他语气礼貌:“是我,安同学,请问你有什么事吗?”
“是这样的,”安苓单刀直入,“我想知道,言同学你这两天有和清清联系吗?”
事关叶清,让言楚握着手机的手一紧:“有,但你为什么这么问?”
安苓尽量逻辑清晰地描述着:“前天清清跟秦鸥说她被欺负了要辞职,秦鸥一直在安慰她,秦鸥说清清那时候虽然有点难过但感觉也还好。
那是前天下午的事情,当天晚上秦鸥又给清清发了消息,第二天也发了,但清清从前天晚上到现在一直没回复,秦鸥想起辞职的事,有点担心,就来问我。”
前天……言楚很快将信息对上,意识到前天是叶清没有说“晚安”的那天。
他声音克制:“然后呢?”
安苓踌躇着:“我其实不太知道清清怎么了,因为我这两天在实习也没怎么和清清聊天,但是……但清清在宿舍时每天晚上会吃药,虽然她不肯说那是什么,但有一次她整理药盒时,我看到了包装盒上的名字,好奇之下就去查了……”
言楚心脏一缩:“是什么药?”
“是碳酸锂,我查出来,那主要是用来治疗双相情感障碍的……这个病和抑郁症很像,而且自杀率更高,秦鸥说清清被欺负了,我就很担心她不回消息是因为这个病……而且我自己也联系不上清清,我怕她做出什么不好的事情。”
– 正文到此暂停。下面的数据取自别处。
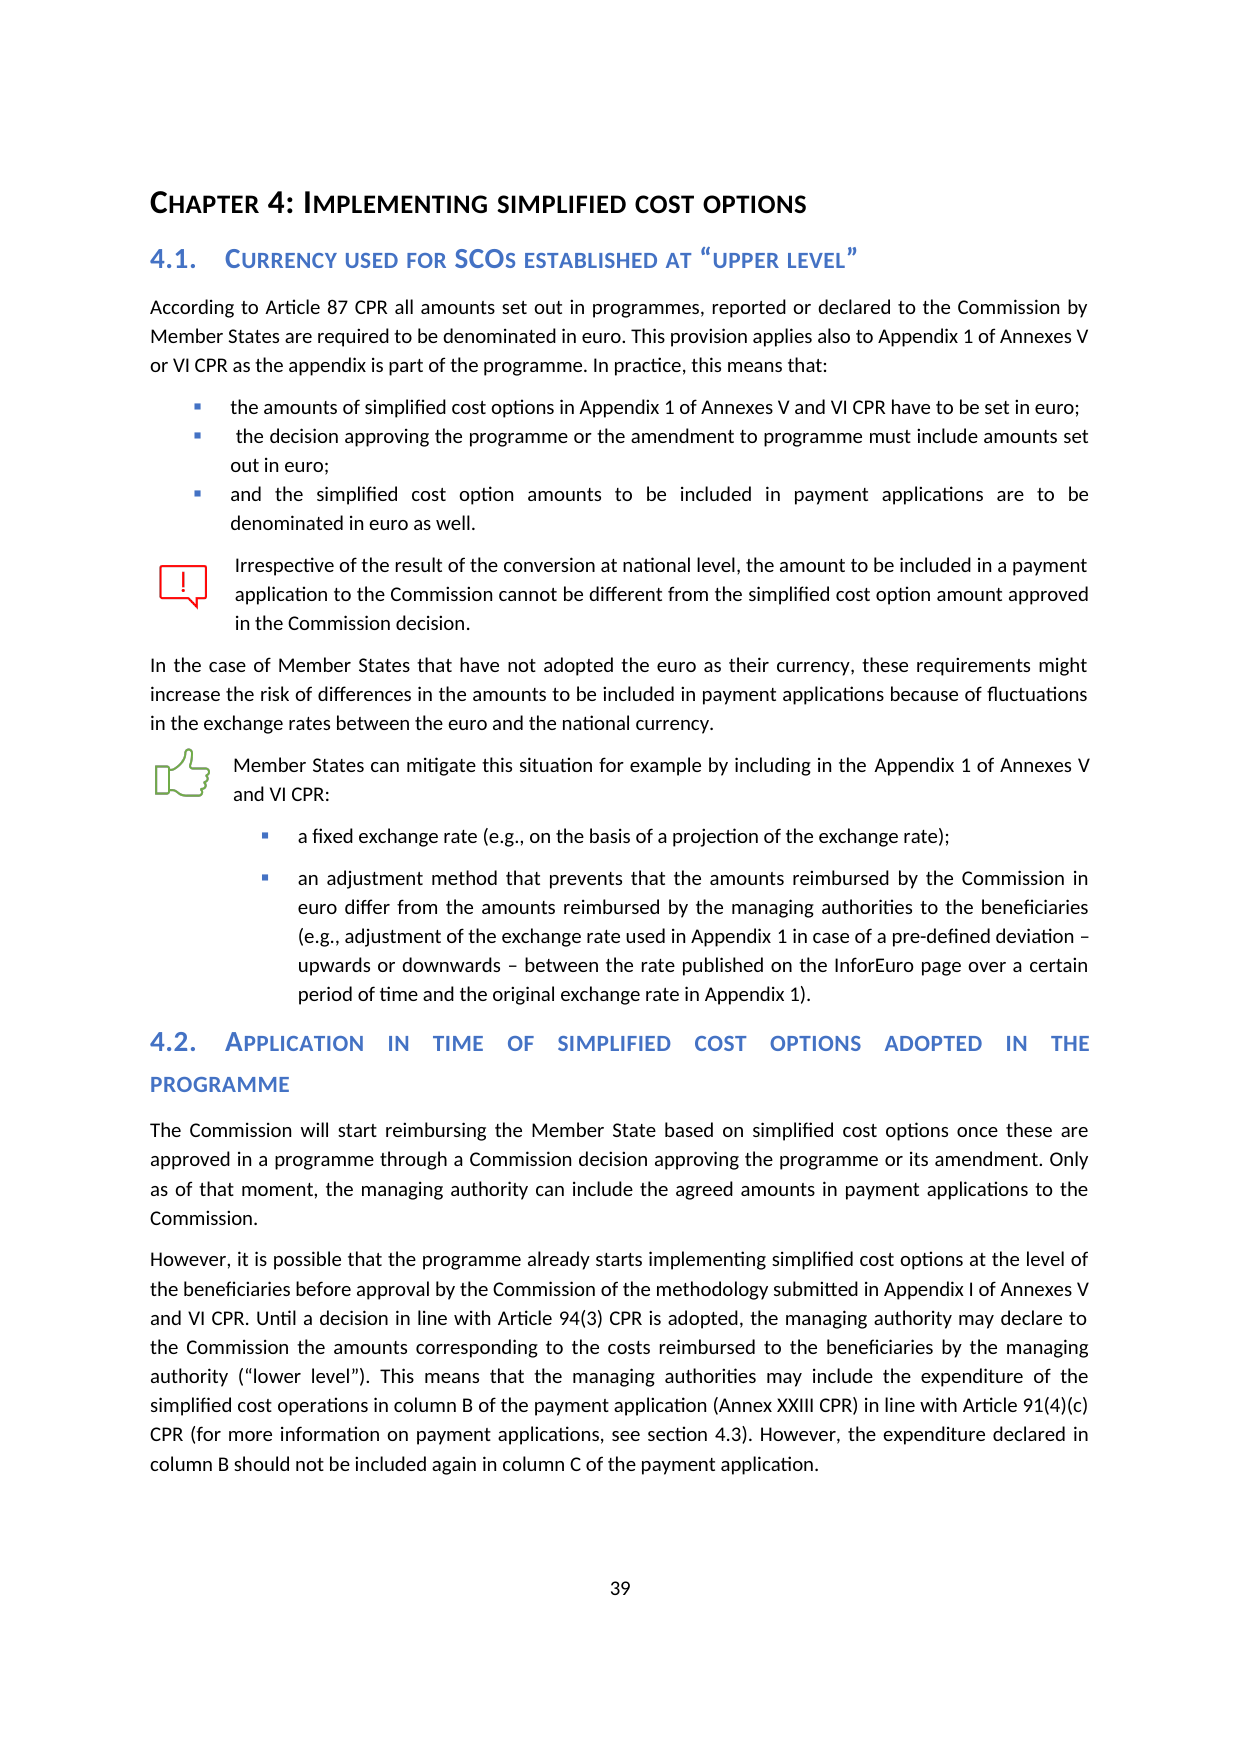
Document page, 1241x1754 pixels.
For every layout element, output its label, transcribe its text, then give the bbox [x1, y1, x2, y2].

list an adjustment method that prevents that the amounts reimbursed by the Commission in euro differ from the amounts reimbursed by the managing authorities to the beneficiaries (e.g., adjustment of the exchange rate used in Appendix 1 in case of a pre-defined deviation – upwards or downwards – between the rate published on the InforEuro page over a certain period of time and the original exchange rate in Appendix 1). [260, 865, 1090, 1007]
subtitle 4.1. Currency used for SCOs established at “upper level” [150, 241, 1090, 276]
list and the simplified cost option amounts to be included in payment applications are to be denominated in euro as well. [193, 481, 1090, 536]
subtitle 4.2. Application in time of simplified cost options adopted in the programme [150, 1023, 1090, 1100]
text However, it is possible that the programme already starts implementing simplified cost options at the level of the beneficiaries before approval by the Commission of the methodology submitted in Appendix I of Annexes V and VI CPR. Until a decision in line with Article 94(3) CPR is adopted, the managing authority may declare to the Commission the amounts corresponding to the costs reimbursed to the beneficiaries by the managing authority (“lower level”). This means that the managing authorities may include the expenditure of the simplified cost operations in column B of the payment application (Annex XXIII CPR) in line with Article 91(4)(c) CPR (for more information on payment applications, see section 4.3). However, the expenditure declared in column B should not be included again in column C of the payment application. [150, 1247, 1090, 1476]
list the decision approving the programme or the amendment to programme must include amounts set out in euro; [193, 423, 1090, 478]
text Member States can mitigate this situation for example by including in the Appendix 1 of Annexes V and VI CPR: [150, 752, 1090, 807]
text According to Article 87 CPR all amounts set out in programmes, reported or declared to the Commission by Member States are required to be denominated in euro. This provision applies also to Appendix 1 of Annexes V or VI CPR as the appendix is part of the programme. In practice, this means that: [150, 294, 1090, 378]
list the amounts of simplified cost options in Appendix 1 of Annexes V and VI CPR have to be set in euro; [193, 394, 1090, 419]
list a fixed exchange rate (e.g., on the basis of a projection of the exchange rate); [260, 823, 1090, 848]
subtitle Chapter 4: Implementing simplified cost options [150, 181, 1090, 222]
picture [150, 740, 214, 805]
text In the case of Member States that have not adopted the euro as their currency, these requirements might increase the risk of differences in the amounts to be included in payment applications because of fluctuations in the exchange rates between the euro and the national currency. [150, 652, 1090, 736]
text Irrespective of the result of the conversion at national level, the amount to be included in a payment application to the Commission cannot be different from the simplified cost option amount approved in the Commission decision. [150, 552, 1090, 636]
text The Commission will start reimbursing the Member State based on simplified cost options once these are approved in a programme through a Commission decision approving the programme or its amendment. Only as of that moment, the managing authority can include the agreed amounts in payment applications to the Commission. [150, 1117, 1090, 1230]
picture [150, 553, 216, 620]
安苓的声音轻松起来:“不过言同学你说你还和清清有联系,那应该是我想多了,我这就告诉秦鸥,不好意思啊打扰你了。”
H市灰白的天没有一丝温度,安苓的话如同一把钥匙,解开了言楚所有的疑惑。
他终于明白了叶清之前为什么会哭泣,也明白了她这两天的低落是为何。
他迅速消化着一切信息,判断着当前的情况。
安苓的猜测让人惊恐,但并不是不可能。
越是这个时候,言楚明白自己越要冷静下来。
他还算镇定道:“叶清这两天的状态的确不对,你的担心不是没有道理。我在H市,你有她家的地址吗?”